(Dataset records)
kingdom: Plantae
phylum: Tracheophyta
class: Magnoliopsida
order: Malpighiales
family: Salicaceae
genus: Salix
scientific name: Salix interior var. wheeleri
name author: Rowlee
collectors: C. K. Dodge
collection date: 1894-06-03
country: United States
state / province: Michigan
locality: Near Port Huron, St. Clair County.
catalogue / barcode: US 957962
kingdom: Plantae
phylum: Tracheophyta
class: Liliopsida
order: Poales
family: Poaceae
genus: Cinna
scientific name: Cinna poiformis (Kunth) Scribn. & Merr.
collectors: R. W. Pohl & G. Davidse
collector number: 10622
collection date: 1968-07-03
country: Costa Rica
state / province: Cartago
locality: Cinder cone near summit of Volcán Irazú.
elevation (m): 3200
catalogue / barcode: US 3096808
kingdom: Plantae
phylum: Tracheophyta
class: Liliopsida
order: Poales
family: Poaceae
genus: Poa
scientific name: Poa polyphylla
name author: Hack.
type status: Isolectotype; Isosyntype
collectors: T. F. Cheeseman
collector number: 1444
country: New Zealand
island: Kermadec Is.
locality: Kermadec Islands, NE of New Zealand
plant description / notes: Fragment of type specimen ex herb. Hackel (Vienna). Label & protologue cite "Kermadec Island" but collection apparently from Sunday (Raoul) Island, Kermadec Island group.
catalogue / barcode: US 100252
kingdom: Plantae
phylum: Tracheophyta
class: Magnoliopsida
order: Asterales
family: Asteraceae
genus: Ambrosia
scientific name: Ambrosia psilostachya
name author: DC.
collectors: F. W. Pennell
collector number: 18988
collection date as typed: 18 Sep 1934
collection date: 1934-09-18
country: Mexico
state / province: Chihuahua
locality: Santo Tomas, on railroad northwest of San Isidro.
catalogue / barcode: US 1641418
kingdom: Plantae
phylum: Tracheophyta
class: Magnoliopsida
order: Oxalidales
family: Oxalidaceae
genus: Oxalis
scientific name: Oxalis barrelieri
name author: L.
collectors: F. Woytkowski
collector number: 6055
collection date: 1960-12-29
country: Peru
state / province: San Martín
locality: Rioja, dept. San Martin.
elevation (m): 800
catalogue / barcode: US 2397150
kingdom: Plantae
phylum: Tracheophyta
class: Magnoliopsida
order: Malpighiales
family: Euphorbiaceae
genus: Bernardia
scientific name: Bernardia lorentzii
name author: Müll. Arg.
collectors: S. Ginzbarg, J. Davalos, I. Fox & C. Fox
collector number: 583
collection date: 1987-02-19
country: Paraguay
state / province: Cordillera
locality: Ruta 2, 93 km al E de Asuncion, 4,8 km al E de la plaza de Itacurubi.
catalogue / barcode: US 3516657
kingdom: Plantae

▸ **Task directions**:
Copy every line of the listing above verbatim, from the first line to the last.

▸ **The response**:
kingdom: Plantae
phylum: Tracheophyta
class: Magnoliopsida
order: Malpighiales
family: Salicaceae
genus: Salix
scientific name: Salix interior var. wheeleri
name author: Rowlee
collectors: C. K. Dodge
collection date: 1894-06-03
country: United States
state / province: Michigan
locality: Near Port Huron, St. Clair County.
catalogue / barcode: US 957962
kingdom: Plantae
phylum: Tracheophyta
class: Liliopsida
order: Poales
family: Poaceae
genus: Cinna
scientific name: Cinna poiformis (Kunth) Scribn. & Merr.
collectors: R. W. Pohl & G. Davidse
collector number: 10622
collection date: 1968-07-03
country: Costa Rica
state / province: Cartago
locality: Cinder cone near summit of Volcán Irazú.
elevation (m): 3200
catalogue / barcode: US 3096808
kingdom: Plantae
phylum: Tracheophyta
class: Liliopsida
order: Poales
family: Poaceae
genus: Poa
scientific name: Poa polyphylla
name author: Hack.
type status: Isolectotype; Isosyntype
collectors: T. F. Cheeseman
collector number: 1444
country: New Zealand
island: Kermadec Is.
locality: Kermadec Islands, NE of New Zealand
plant description / notes: Fragment of type specimen ex herb. Hackel (Vienna). Label & protologue cite "Kermadec Island" but collection apparently from Sunday (Raoul) Island, Kermadec Island group.
catalogue / barcode: US 100252
kingdom: Plantae
phylum: Tracheophyta
class: Magnoliopsida
order: Asterales
family: Asteraceae
genus: Ambrosia
scientific name: Ambrosia psilostachya
name author: DC.
collectors: F. W. Pennell
collector number: 18988
collection date as typed: 18 Sep 1934
collection date: 1934-09-18
country: Mexico
state / province: Chihuahua
locality: Santo Tomas, on railroad northwest of San Isidro.
catalogue / barcode: US 1641418
kingdom: Plantae
phylum: Tracheophyta
class: Magnoliopsida
order: Oxalidales
family: Oxalidaceae
genus: Oxalis
scientific name: Oxalis barrelieri
name author: L.
collectors: F. Woytkowski
collector number: 6055
collection date: 1960-12-29
country: Peru
state / province: San Martín
locality: Rioja, dept. San Martin.
elevation (m): 800
catalogue / barcode: US 2397150
kingdom: Plantae
phylum: Tracheophyta
class: Magnoliopsida
order: Malpighiales
family: Euphorbiaceae
genus: Bernardia
scientific name: Bernardia lorentzii
name author: Müll. Arg.
collectors: S. Ginzbarg, J. Davalos, I. Fox & C. Fox
collector number: 583
collection date: 1987-02-19
country: Paraguay
state / province: Cordillera
locality: Ruta 2, 93 km al E de Asuncion, 4,8 km al E de la plaza de Itacurubi.
catalogue / barcode: US 3516657
kingdom: Plantae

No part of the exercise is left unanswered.